Collected data:

+--

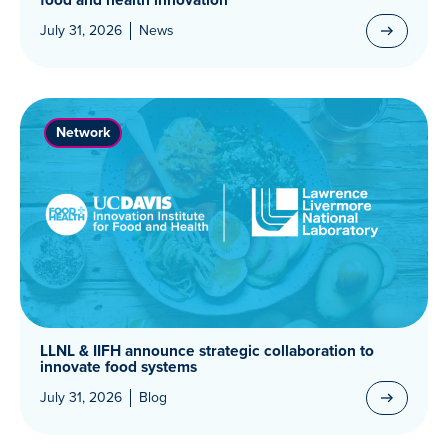
July 31, 2026
News
Network
LLNL & IIFH announce strategic collaboration to
innovate food systems
July 31, 2026
Blog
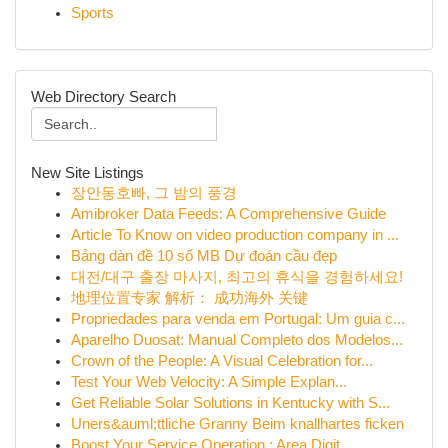
Sports
Web Directory Search
New Site Listings
장안동호빠, 그 밤의 풍경
Amibroker Data Feeds: A Comprehensive Guide
Article To Know on video production company in ...
Bảng dàn đề 10 số MB Dự đoán cầu đẹp
대전/대구 출장 마사지, 최고의 휴식을 경험하세요!
地理位置专家 解析： 成功海外 关键
Propriedades para venda em Portugal: Um guia c...
Aparelho Duosat: Manual Completo dos Modelos...
Crown of the People: A Visual Celebration for...
Test Your Web Velocity: A Simple Explan...
Get Reliable Solar Solutions in Kentucky with S...
Uners&auml;ttliche Granny Beim knallhartes ficken
Boost Your Service Operation : Area Digit...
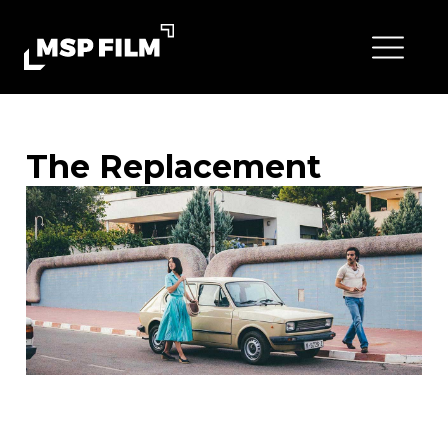
The Replacement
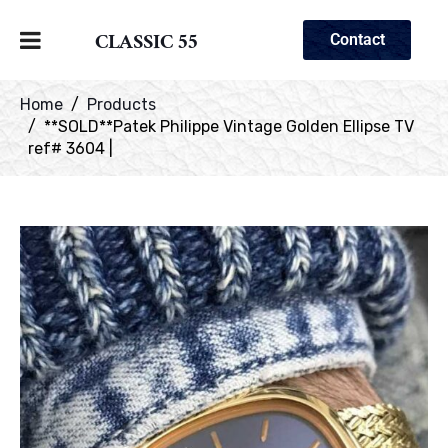
CLASSIC 55
Contact
Home
Products
**SOLD**Patek Philippe Vintage Golden Ellipse TV
ref# 3604 |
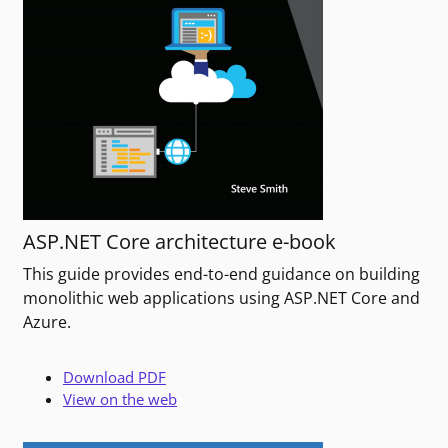
ASP.NET Core architecture e-book
This guide provides end-to-end guidance on building
monolithic web applications using ASP.NET Core and
Azure.
Download PDF
View on the web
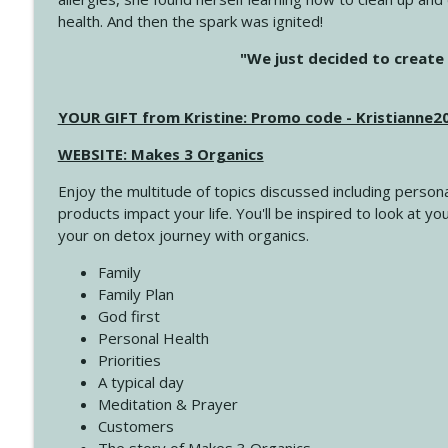
health. And then the spark was ignited!
4142 Satisfy Us in the Morning
"We just decided to create 
Create Your Now with Kristianne Wargo
YOUR GIFT from Kristine: Promo code - Kristianne
4141 Keep Your Clothes On
Create Your Now with Kristianne Wargo
WEBSITE: Makes 3 Organics
Enjoy the multitude of topics discussed including persona
4140 The GIft that Keeps on Giving
products impact your life. You'll be inspired to look at
Create Your Now with Kristianne Wargo
your on detox journey with organics.
Family
4139 Boost Your Best
Family Plan
Create Your Now with Kristianne Wargo
God first
Personal Health
Priorities
4138 When Trying Harder Isn't Always the Answer
A typical day
Create Your Now with Kristianne Wargo
Meditation & Prayer
Customers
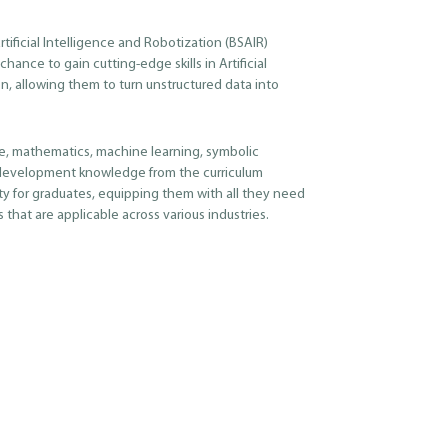
tificial Intelligence and Robotization (BSAIR)
hance to gain cutting-edge skills in Artificial
n, allowing them to turn unstructured data into
, mathematics, machine learning, symbolic
development knowledge from the curriculum
ty for graduates, equipping them with all they need
 that are applicable across various industries.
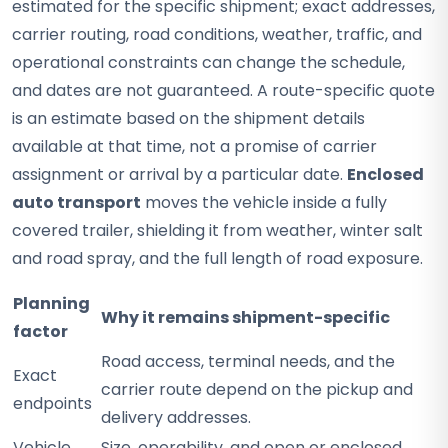
estimated for the specific shipment; exact addresses,
carrier routing, road conditions, weather, traffic, and
operational constraints can change the schedule,
and dates are not guaranteed. A route-specific quote
is an estimate based on the shipment details
available at that time, not a promise of carrier
assignment or arrival by a particular date.
Enclosed
auto transport
moves the vehicle inside a fully
covered trailer, shielding it from weather, winter salt
and road spray, and the full length of road exposure.
Planning
Why it remains shipment-specific
factor
Road access, terminal needs, and the
Exact
carrier route depend on the pickup and
endpoints
delivery addresses.
Vehicle
Size, operability, and open or enclosed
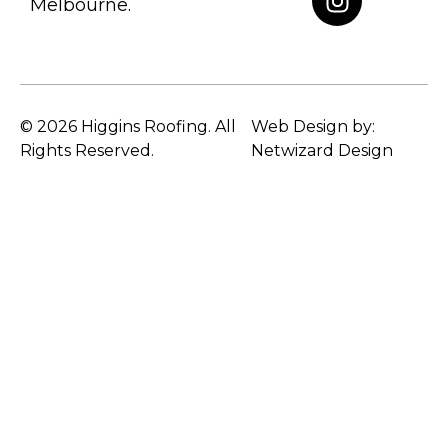
Melbourne.
© 2026 Higgins Roofing. All
Web Design by:
Rights Reserved.
Netwizard Design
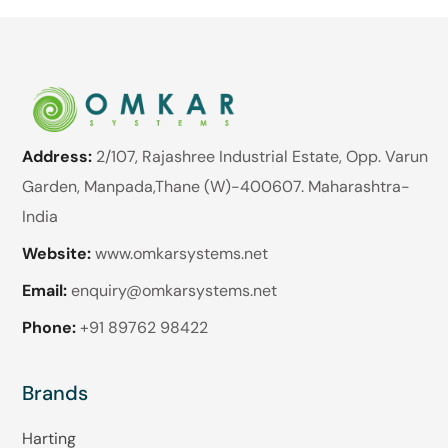
Address:
2/107, Rajashree Industrial Estate, Opp. Varun
Garden, Manpada,Thane (W)-400607. Maharashtra-
India
Website:
www.omkarsystems.net
Email:
enquiry@omkarsystems.net
Phone:
+91 89762 98422
Brands
Harting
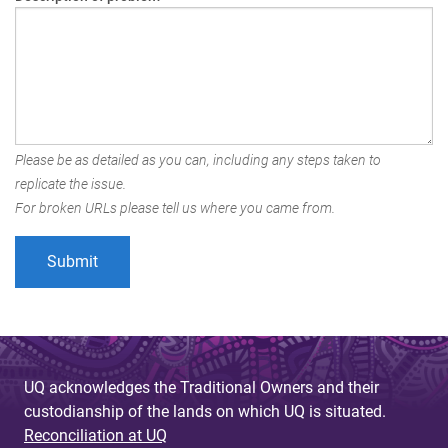
Please be as detailed as you can, including any steps taken to
replicate the issue.
For broken URLs please tell us where you came from.
UQ acknowledges the Traditional Owners and their
custodianship of the lands on which UQ is situated.
Reconciliation at UQ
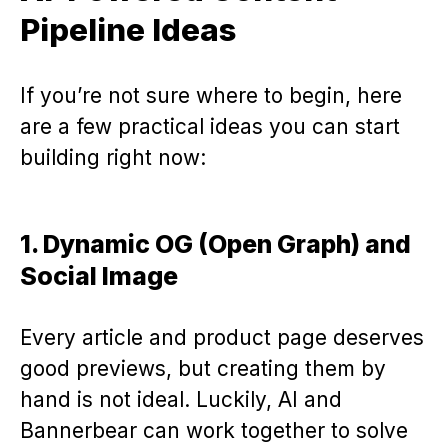
Pipeline Ideas
If you’re not sure where to begin, here
are a few practical ideas you can start
building right now:
1. Dynamic OG (Open Graph) and
Social Image
Every article and product page deserves
good previews, but creating them by
hand is not ideal. Luckily, AI and
Bannerbear can work together to solve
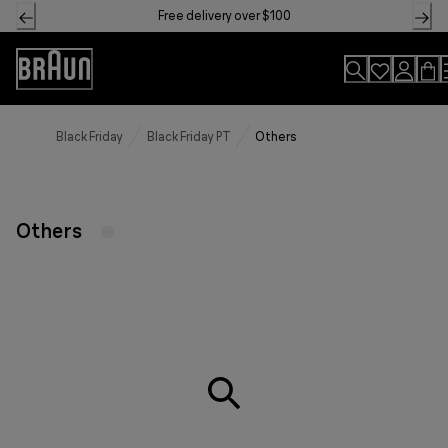
Skip
Free delivery over $100
to
Content
Accessibility
Statement
Black Friday
Black Friday PT
Others
Others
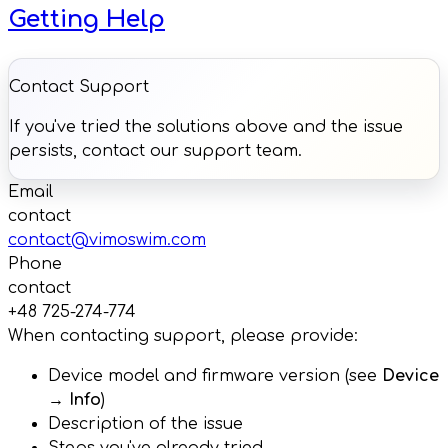
Getting Help
Contact Support
If you've tried the solutions above and the issue
persists, contact our support team.
Email
contact
contact@vimoswim.com
Phone
contact
+48 725-274-774
When contacting support, please provide:
Device model and firmware version (see
Device
→ Info
)
Description of the issue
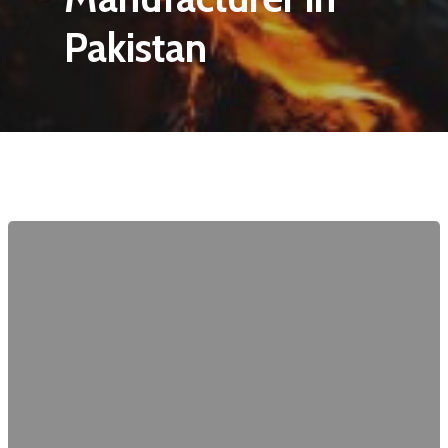
Pakistan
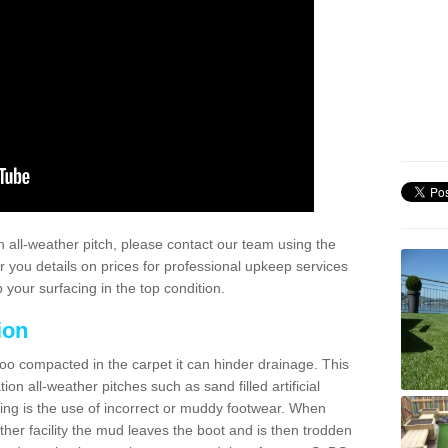
 all-weather pitch, please contact our team using the
r you details on prices for professional upkeep services
your surfacing in the top condition.
ion
too compacted in the carpet it can hinder drainage. This
on all-weather pitches such as sand filled artificial
ing is the use of incorrect or muddy footwear. When
ather facility the mud leaves the boot and is then trodden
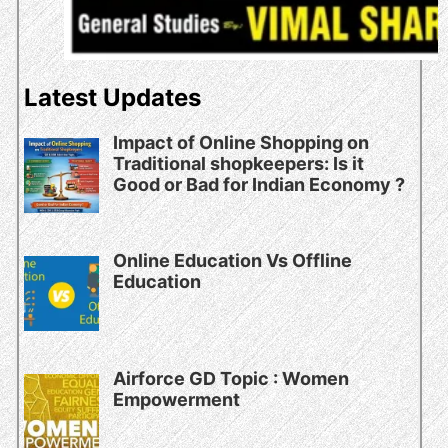
Latest Updates
Impact of Online Shopping on
Traditional shopkeepers: Is it
Good or Bad for Indian Economy ?
Online Education Vs Offline
Education
Airforce GD Topic : Women
Empowerment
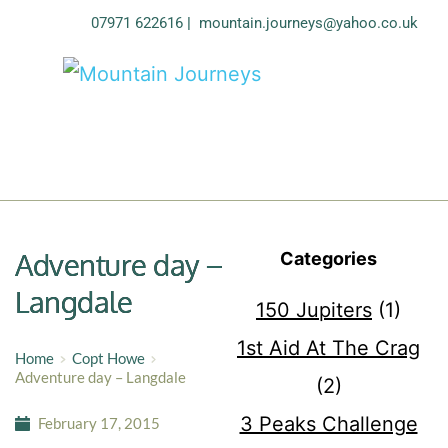
07971 622616
| 
mountain.journeys@yahoo.co.uk
Adventure day –
Categories
Langdale
150 Jupiters
(1)
1st Aid At The Crag
Home
Copt Howe
Adventure day – Langdale
(2)
3 Peaks Challenge
February 17, 2015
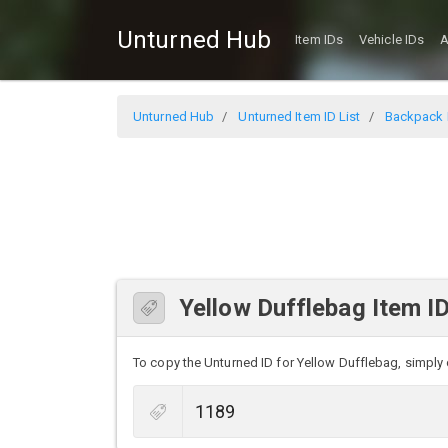
Unturned Hub
Item IDs
Vehicle IDs
A
Unturned Hub
Unturned Item ID List
Backpack I
Yellow Dufflebag Item I
To copy the Unturned ID for Yellow Dufflebag, simply c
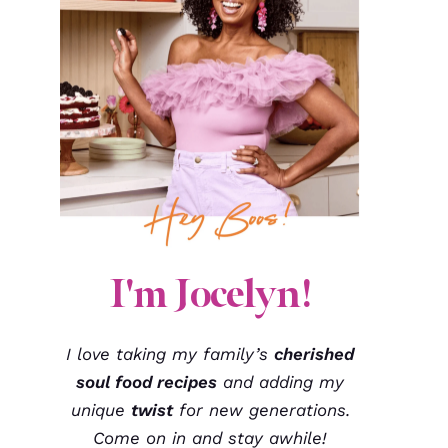
I'm Jocelyn!
I love taking my family’s
cherished
soul food recipes
and adding my
unique
twist
for new generations.
Come on in and stay awhile!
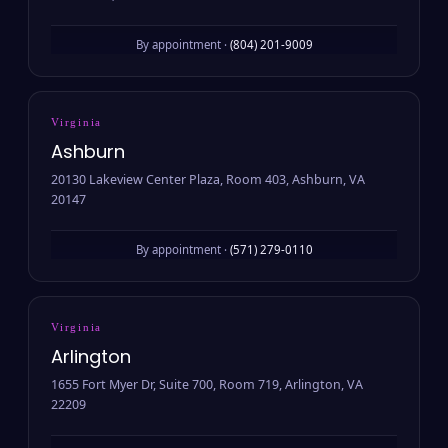
By appointment ·
(804) 201-9009
Virginia
Ashburn
20130 Lakeview Center Plaza, Room 403, Ashburn, VA
20147
By appointment ·
(571) 279-0110
Virginia
Arlington
1655 Fort Myer Dr, Suite 700, Room 719, Arlington, VA
22209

+--

* Work item *
Each entry above should be written out again exactly, without its pictures.

* Solution for this task *
July 31, 2026
News
Network
LLNL & IIFH announce strategic collaboration to
innovate food systems
July 31, 2026
Blog
Sports
Web Directory Search
New Site Listings
장안동호빠, 그 밤의 풍경
Amibroker Data Feeds: A Comprehensive Guide
Article To Know on video production company in ...
Bảng dàn đề 10 số MB Dự đoán cầu đẹp
대전/대구 출장 마사지, 최고의 휴식을 경험하세요!
地理位置专家 解析： 成功海外 关键
Propriedades para venda em Portugal: Um guia c...
Aparelho Duosat: Manual Completo dos Modelos...
Crown of the People: A Visual Celebration for...
Test Your Web Velocity: A Simple Explan...
Get Reliable Solar Solutions in Kentucky with S...
Uners&auml;ttliche Granny Beim knallhartes ficken
Boost Your Service Operation : Area Digit...
The Replacement
CLASSIC 55
Contact
Home
Products
**SOLD**Patek Philippe Vintage Golden Ellipse TV
ref# 3604 |
ASP.NET Core architecture e-book
This guide provides end-to-end guidance on building
monolithic web applications using ASP.NET Core and
Azure.
Download PDF
View on the web
health. And then the spark was ignited!
4142 Satisfy Us in the Morning
"We just decided to create 
Create Your Now with Kristianne Wargo
YOUR GIFT from Kristine: Promo code - Kristianne
4141 Keep Your Clothes On
Create Your Now with Kristianne Wargo
WEBSITE: Makes 3 Organics
Enjoy the multitude of topics discussed including persona
4140 The GIft that Keeps on Giving
products impact your life. You'll be inspired to look at
Create Your Now with Kristianne Wargo
your on detox journey with organics.
Family
4139 Boost Your Best
Family Plan
Create Your Now with Kristianne Wargo
God first
Personal Health
Priorities
4138 When Trying Harder Isn't Always the Answer
A typical day
Create Your Now with Kristianne Wargo
Meditation & Prayer
Customers
tificial Intelligence and Robotization (BSAIR)
hance to gain cutting-edge skills in Artificial
n, allowing them to turn unstructured data into
, mathematics, machine learning, symbolic
development knowledge from the curriculum
ty for graduates, equipping them with all they need
 that are applicable across various industries.
estimated for the specific shipment; exact addresses,
carrier routing, road conditions, weather, traffic, and
operational constraints can change the schedule,
and dates are not guaranteed. A route-specific quote
is an estimate based on the shipment details
available at that time, not a promise of carrier
assignment or arrival by a particular date.
Enclosed
auto transport
moves the vehicle inside a fully
covered trailer, shielding it from weather, winter salt
and road spray, and the full length of road exposure.
Planning
Why it remains shipment-specific
factor
Road access, terminal needs, and the
Exact
carrier route depend on the pickup and
endpoints
delivery addresses.
Vehicle
Size, operability, and open or enclosed
Melbourne.
© 2026 Higgins Roofing. All
Web Design by:
Rights Reserved.
Netwizard Design
Address:
2/107, Rajashree Industrial Estate, Opp. Varun
Garden, Manpada,Thane (W)-400607. Maharashtra-
India
Website:
www.omkarsystems.net
Email:
enquiry@omkarsystems.net
Phone:
+91 89762 98422
Brands
Harting
Please be as detailed as you can, including any steps taken to
replicate the issue.
For broken URLs please tell us where you came from.
UQ acknowledges the Traditional Owners and their
custodianship of the lands on which UQ is situated.
Reconciliation at UQ
Pipeline Ideas
If you’re not sure where to begin, here
are a few practical ideas you can start
building right now:
1. Dynamic OG (Open Graph) and
Social Image
Every article and product page deserves
good previews, but creating them by
hand is not ideal. Luckily, AI and
Bannerbear can work together to solve
Skip
Free delivery over $100
to
Content
Accessibility
Statement
Black Friday
Black Friday PT
Others
Others
Getting Help
Contact Support
If you've tried the solutions above and the issue
persists, contact our support team.
Email
contact
contact@vimoswim.com
Phone
contact
+48 725-274-774
When contacting support, please provide:
Device model and firmware version (see
Device
→ Info
)
Description of the issue
Pakistan
 all-weather pitch, please contact our team using the
r you details on prices for professional upkeep services
your surfacing in the top condition.
ion
too compacted in the carpet it can hinder drainage. This
on all-weather pitches such as sand filled artificial
ing is the use of incorrect or muddy footwear. When
ather facility the mud leaves the boot and is then trodden
Latest Updates
Impact of Online Shopping on
Traditional shopkeepers: Is it
Good or Bad for Indian Economy ?
Online Education Vs Offline
Education
Airforce GD Topic : Women
Empowerment
07971 622616
| 
mountain.journeys@yahoo.co.uk
Adventure day –
Categories
Langdale
150 Jupiters
(1)
1st Aid At The Crag
Home
Copt Howe
Adventure day – Langdale
(2)
3 Peaks Challenge
February 17, 2015
Unturned Hub
Item IDs
Vehicle IDs
A
Unturned Hub
Unturned Item ID List
Backpack I
Yellow Dufflebag Item I
To copy the Unturned ID for Yellow Dufflebag, simply c
I'm Jocelyn!
I love taking my family’s
cherished
soul food recipes
and adding my
unique
twist
for new generations.
Come on in and stay awhile!
By appointment ·
(804) 201-9009
Virginia
Ashburn
20130 Lakeview Center Plaza, Room 403, Ashburn, VA
20147
By appointment ·
(571) 279-0110
Virginia
Arlington
1655 Fort Myer Dr, Suite 700, Room 719, Arlington, VA
22209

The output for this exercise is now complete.